This is an example illustrating the integration of SOS with 
MPI via TAU's plugin architecture.



Steps to build and run the example:

1.SOS_flow should be installed, compatibility with Python in SOS is not needed.
Python can be disabled with -DSOS_ENABLE_PYTHON=OFF

----- IMPORTANT: You can skip to step "2" if you use tau's options
-sos=download -soscomm={evpath,mpi,sockets}


Install SOS_flow using the following steps:
1-a.Instal EVPATH from:
https://www.cc.gatech.edu/systems/projects/EVPath/
1-b.Download SOS_flow from:
https://github.com/cdwdirect/sos_flow
1-c.Create two directories, one to build and another for the installation:
mkdir build
mkdir install
cd  build
1-d.Install SOS_flow(modify the paths as necessary):
cmake -DEVPath_DIR=../../EVPath \
	-DCMAKE_INSTALL_PREFIX=../install \
	-DSOS_CLOUD_SYNC_WITH_SOCKET=OFF \
        -DSOS_CLOUD_SYNC_WITH_MPI=OFF \
        -DSOS_CLOUD_SYNC_WITH_ZEROMQ=OFF \
        -DSOS_CLOUD_SYNC_WITH_EVPATH=ON \
	../sos_flow
------ IMPORTANT:
If you want to install SOS_flow without EVPath, you can use another communication methods,
like openmpi: 
cmake -DCMAKE_INSTALL_PREFIX=$SOS_INSTALL_DIR \
	-DSOS_CLOUD_SYNC_WITH_SOCKET=OFF \
        -DSOS_CLOUD_SYNC_WITH_MPI=ON \
        -DSOS_CLOUD_SYNC_WITH_ZEROMQ=OFF \
        -DSOS_CLOUD_SYNC_WITH_EVPATH=OFF \
	 ../sos_flow


2.TAU should be configured using the following options:
./configure -dwarf=download -bfd=download -pthread -mpi -sos=$SOS_INSTALL_PATH -pdt=$PDTOOLKIT_PATH 
If you skipped step 1., use -sos=download, the flag -soscomm allows to change communicators, MPI 
is used by default.

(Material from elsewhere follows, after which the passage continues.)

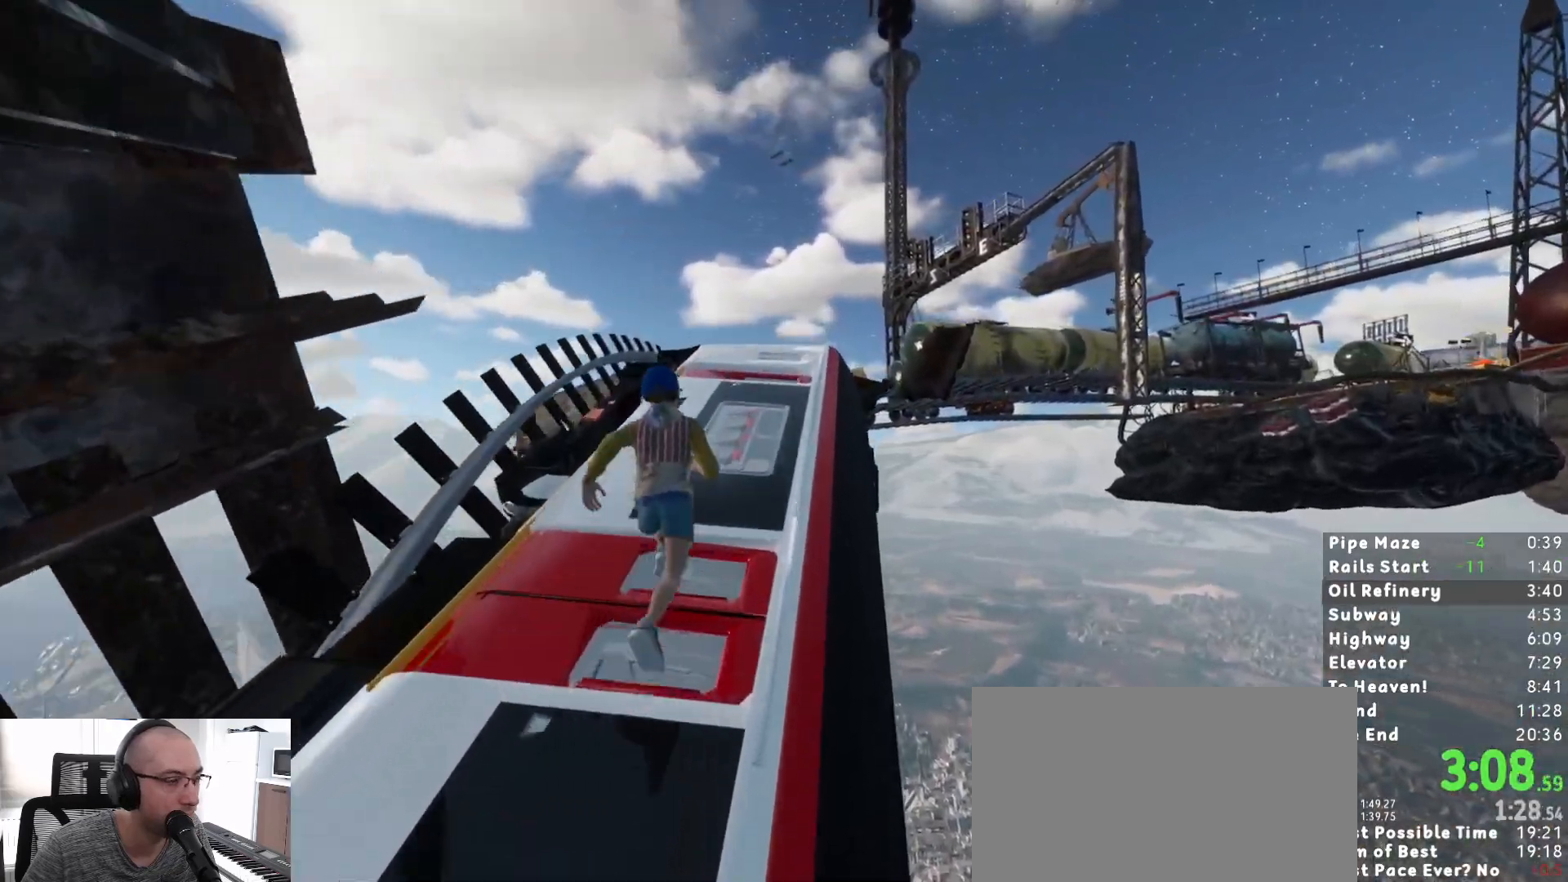
{"keys": ["shift", "w"], "mouse": [], "events": []}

The options are evpath, sockets and mpi.
./configure -dwarf=download -bdf=download -pthread -mpi -sos=download -soscomm=mpi -pdt=$PDTOOLKIT_PATH
------ IMPORTANT: To select a compiler, like intel, add the flags -pdt_c++=g++ -c++=icpc -cc=icc 
------ You do not need to recompile pdt, if it was compiled with g++, use -pdt_c++=g++
------ In this case python for SOS_flow will be disabled to increase compatibility.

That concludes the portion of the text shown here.